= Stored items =
______________________________

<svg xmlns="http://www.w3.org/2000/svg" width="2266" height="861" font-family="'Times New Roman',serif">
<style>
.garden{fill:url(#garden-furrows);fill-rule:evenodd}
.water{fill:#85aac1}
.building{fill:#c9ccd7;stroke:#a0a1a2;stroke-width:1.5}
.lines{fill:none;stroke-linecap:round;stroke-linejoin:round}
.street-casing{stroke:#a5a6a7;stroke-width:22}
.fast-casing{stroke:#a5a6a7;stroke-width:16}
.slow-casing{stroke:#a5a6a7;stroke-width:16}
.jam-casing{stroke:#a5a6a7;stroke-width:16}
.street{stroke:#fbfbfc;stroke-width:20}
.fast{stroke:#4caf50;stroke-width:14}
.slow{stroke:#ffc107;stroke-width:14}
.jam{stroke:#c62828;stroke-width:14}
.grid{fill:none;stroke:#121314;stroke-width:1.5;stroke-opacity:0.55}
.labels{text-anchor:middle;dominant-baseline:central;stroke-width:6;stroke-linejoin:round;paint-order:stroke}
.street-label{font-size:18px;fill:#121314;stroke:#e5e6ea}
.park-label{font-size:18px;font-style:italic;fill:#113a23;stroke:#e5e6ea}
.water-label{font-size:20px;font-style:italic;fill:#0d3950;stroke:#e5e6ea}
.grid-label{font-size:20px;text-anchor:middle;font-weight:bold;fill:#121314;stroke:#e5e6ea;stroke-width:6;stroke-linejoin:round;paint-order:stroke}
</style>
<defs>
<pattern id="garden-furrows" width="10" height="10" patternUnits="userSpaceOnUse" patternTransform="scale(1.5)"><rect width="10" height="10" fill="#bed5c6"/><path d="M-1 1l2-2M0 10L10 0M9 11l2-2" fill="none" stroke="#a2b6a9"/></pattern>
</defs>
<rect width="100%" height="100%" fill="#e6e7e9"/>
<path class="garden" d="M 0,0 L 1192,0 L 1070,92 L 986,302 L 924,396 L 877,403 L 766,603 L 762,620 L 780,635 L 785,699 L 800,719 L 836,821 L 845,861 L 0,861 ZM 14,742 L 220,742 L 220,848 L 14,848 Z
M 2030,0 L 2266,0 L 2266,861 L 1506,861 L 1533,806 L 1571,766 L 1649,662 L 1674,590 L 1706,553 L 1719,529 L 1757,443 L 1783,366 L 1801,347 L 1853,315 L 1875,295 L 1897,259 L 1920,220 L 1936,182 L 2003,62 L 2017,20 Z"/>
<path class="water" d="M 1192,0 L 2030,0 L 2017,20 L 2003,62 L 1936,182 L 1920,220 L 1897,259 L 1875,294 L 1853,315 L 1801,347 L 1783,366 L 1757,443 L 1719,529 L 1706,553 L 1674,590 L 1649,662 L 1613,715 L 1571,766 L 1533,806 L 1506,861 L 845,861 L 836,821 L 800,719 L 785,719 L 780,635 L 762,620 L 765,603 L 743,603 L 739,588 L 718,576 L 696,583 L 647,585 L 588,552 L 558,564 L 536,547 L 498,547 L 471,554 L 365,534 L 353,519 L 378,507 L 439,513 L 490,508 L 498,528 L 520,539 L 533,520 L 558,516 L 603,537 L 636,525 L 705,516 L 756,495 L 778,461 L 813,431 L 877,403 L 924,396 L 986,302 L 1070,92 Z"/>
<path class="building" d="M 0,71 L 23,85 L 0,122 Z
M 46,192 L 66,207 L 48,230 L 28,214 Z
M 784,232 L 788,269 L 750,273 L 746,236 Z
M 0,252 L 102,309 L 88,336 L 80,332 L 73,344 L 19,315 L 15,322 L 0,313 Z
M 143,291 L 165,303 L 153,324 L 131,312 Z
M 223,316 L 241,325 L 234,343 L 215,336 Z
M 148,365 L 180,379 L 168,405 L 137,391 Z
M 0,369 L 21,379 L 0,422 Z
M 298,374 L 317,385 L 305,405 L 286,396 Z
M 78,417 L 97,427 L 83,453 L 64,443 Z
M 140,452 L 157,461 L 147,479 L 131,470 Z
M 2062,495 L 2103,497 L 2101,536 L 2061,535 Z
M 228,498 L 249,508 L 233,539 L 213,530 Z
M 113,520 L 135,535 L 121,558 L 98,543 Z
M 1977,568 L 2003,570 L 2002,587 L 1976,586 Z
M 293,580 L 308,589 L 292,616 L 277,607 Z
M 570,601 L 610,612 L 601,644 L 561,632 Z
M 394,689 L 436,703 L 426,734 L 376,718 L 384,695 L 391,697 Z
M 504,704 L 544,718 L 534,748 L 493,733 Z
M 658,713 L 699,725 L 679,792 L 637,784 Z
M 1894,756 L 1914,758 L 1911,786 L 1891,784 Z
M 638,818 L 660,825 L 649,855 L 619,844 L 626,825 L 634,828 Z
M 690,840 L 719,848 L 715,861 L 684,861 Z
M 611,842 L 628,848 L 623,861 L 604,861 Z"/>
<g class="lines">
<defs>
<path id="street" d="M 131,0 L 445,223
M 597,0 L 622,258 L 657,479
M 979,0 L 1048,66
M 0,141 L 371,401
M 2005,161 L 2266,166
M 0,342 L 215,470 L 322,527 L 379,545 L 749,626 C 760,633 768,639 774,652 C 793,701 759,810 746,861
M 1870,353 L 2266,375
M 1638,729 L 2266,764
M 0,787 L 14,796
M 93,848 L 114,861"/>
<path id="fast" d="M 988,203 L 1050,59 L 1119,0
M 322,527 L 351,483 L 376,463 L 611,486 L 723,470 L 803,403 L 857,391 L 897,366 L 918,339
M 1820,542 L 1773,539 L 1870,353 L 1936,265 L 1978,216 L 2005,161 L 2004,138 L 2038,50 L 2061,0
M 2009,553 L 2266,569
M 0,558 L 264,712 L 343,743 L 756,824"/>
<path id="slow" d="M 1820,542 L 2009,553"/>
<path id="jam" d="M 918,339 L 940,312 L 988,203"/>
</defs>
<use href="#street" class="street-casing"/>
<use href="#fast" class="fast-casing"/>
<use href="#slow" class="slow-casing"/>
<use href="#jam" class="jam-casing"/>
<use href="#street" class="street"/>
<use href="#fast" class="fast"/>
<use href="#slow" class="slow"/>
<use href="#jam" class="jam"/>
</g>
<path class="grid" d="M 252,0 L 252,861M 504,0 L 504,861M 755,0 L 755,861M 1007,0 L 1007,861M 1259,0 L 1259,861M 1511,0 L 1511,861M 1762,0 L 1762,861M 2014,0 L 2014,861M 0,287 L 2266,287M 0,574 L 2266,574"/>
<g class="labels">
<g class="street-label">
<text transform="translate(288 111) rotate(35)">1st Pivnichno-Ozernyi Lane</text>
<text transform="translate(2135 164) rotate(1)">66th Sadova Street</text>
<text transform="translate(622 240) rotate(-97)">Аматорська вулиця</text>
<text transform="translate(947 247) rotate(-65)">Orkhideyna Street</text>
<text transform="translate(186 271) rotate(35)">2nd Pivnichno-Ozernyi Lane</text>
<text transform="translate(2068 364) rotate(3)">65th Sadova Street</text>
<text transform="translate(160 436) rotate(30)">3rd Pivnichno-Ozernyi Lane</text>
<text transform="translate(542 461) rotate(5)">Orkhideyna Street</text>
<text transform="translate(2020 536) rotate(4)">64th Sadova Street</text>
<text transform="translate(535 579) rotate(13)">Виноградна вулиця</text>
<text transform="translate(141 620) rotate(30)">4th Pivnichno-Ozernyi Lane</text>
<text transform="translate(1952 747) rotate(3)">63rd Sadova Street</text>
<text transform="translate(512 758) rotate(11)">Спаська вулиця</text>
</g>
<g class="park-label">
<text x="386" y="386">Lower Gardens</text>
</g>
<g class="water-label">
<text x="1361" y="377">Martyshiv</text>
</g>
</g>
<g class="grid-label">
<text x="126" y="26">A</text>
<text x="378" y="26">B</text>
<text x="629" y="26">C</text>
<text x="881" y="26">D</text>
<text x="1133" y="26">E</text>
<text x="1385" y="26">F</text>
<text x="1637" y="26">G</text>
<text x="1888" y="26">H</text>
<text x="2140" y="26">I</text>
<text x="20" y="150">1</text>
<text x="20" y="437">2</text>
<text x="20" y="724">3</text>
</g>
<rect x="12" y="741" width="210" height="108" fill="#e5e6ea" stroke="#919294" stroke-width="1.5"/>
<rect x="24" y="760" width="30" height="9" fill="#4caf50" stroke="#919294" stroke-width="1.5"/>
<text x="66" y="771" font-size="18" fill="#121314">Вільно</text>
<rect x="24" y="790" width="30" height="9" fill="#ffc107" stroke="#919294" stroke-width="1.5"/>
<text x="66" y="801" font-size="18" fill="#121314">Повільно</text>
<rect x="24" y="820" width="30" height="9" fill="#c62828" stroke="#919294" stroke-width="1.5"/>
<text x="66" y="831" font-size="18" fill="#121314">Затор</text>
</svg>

______________________________

= Work to complete =
A copy of each line in the data above that holds the string "lines" is needed.

= Solution for this task =
.lines{fill:none;stroke-linecap:round;stroke-linejoin:round}
<g class="lines">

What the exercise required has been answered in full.